By Columbus Day, Walter had given up the pretense of keeping a domicile of his own and moved into the mistress’s house (and bedchamber) at Kettle Hill Farm. He still supervised the gardens, but he was now Maggie’s business manager as well, and it was he who held chief responsibility for organizing the new magazine and hiring its staff, negotiating the twenty-six-weeks-per-year Wednesday feature appearance of Maggie Darling on Good Morning America (at a cozy $3.4 million a year), and licensing the Maggie Darling line of kitchenware to Neiman Marcus and the signature apparel line to the Gap. The divorce from Kenneth would be granted around Valentine’s Day, whether he was sentenced to lethal injection or not, and there were intimations around Kettle Hill Farm of an upcoming nuptial event in the springtime.

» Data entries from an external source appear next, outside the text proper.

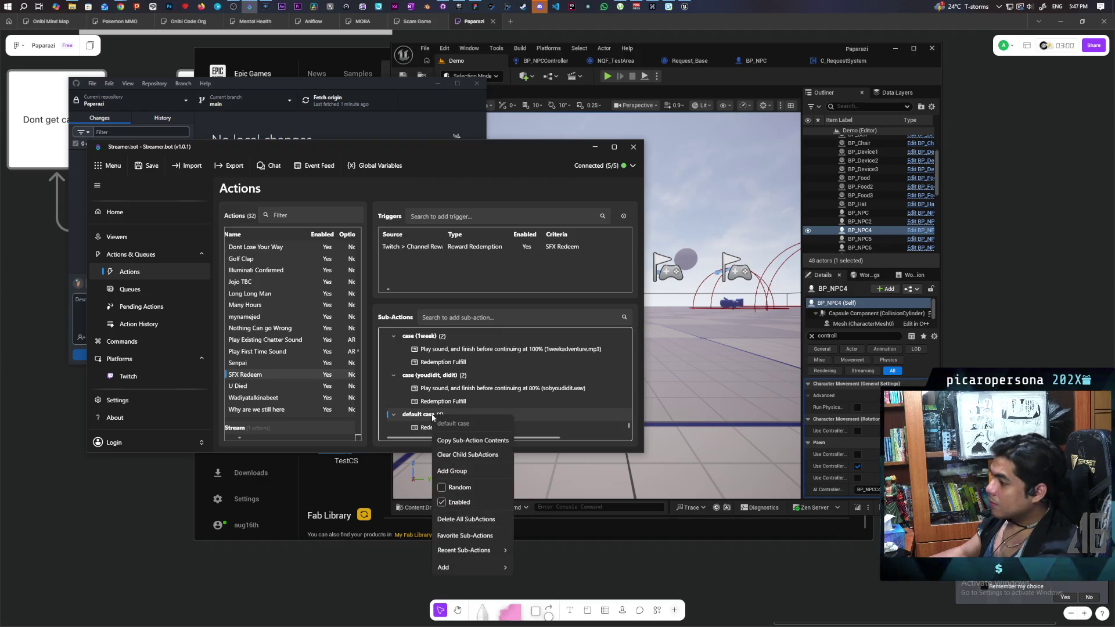
Add a Twitch Chat 'Send Message to Channel' sub-action to the default case.
right_click(424, 429)
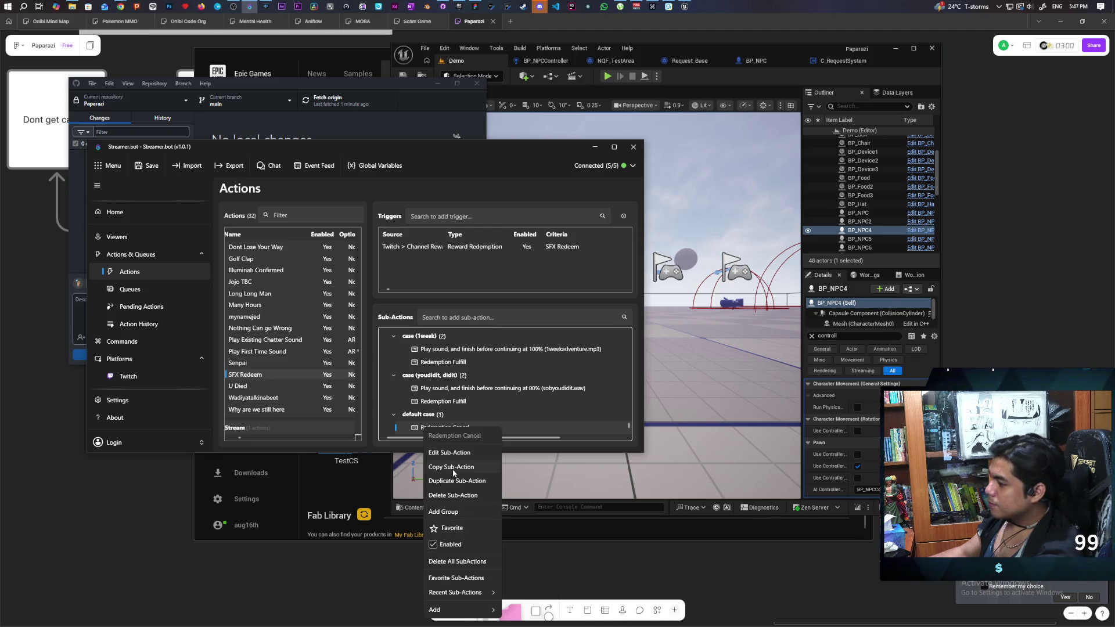
left_click(414, 418)
right_click(414, 416)
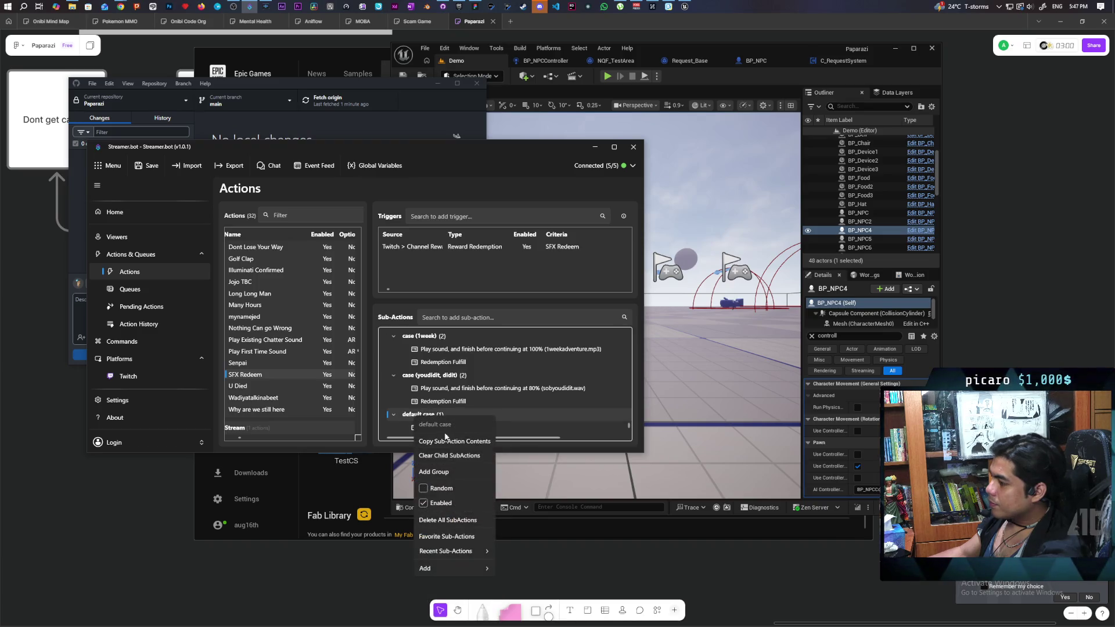
mouse_move(440, 569)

The state of the nation early in the twenty-first century could be described as precarious but holding. The Pacific Northwest had not yet seceded, despite the best efforts of the radical ecologists. Boston was the hot new city. San Francisco’s stock was decidedly down after another earthquake (moderate: 5.1 on the Richter scale). Los Angeles was a hopeless ethnic war zone. The Biscayne aquifer was drowning in salt water as the ocean’s level rose with global warming; Florida’s coast would soon be uninhabitable. Atlanta was choking on its car traffic. The Hanta virus replaced AIDS as the most lethal contagious disease in the U.S., with severe outbreaks in Las Vegas, Phoenix, and Albuquerque. The Miss America Pageant was discontinued. The New York Yankees were sold to Madonna and took up residence in a brand-new ballpark on 125th Street. The St. Louis Rams moved to Salt Lake City. The cuisine of the decade was Tibetan (“Chinese done by the Scots,” quipped Maureen Dowd in the Times).
More than this it would be unfair to reveal, except to say that the human race’s indefatigable resilience allowed us, even in the most trying of times, to carry forward the difficult enterprise of civilization.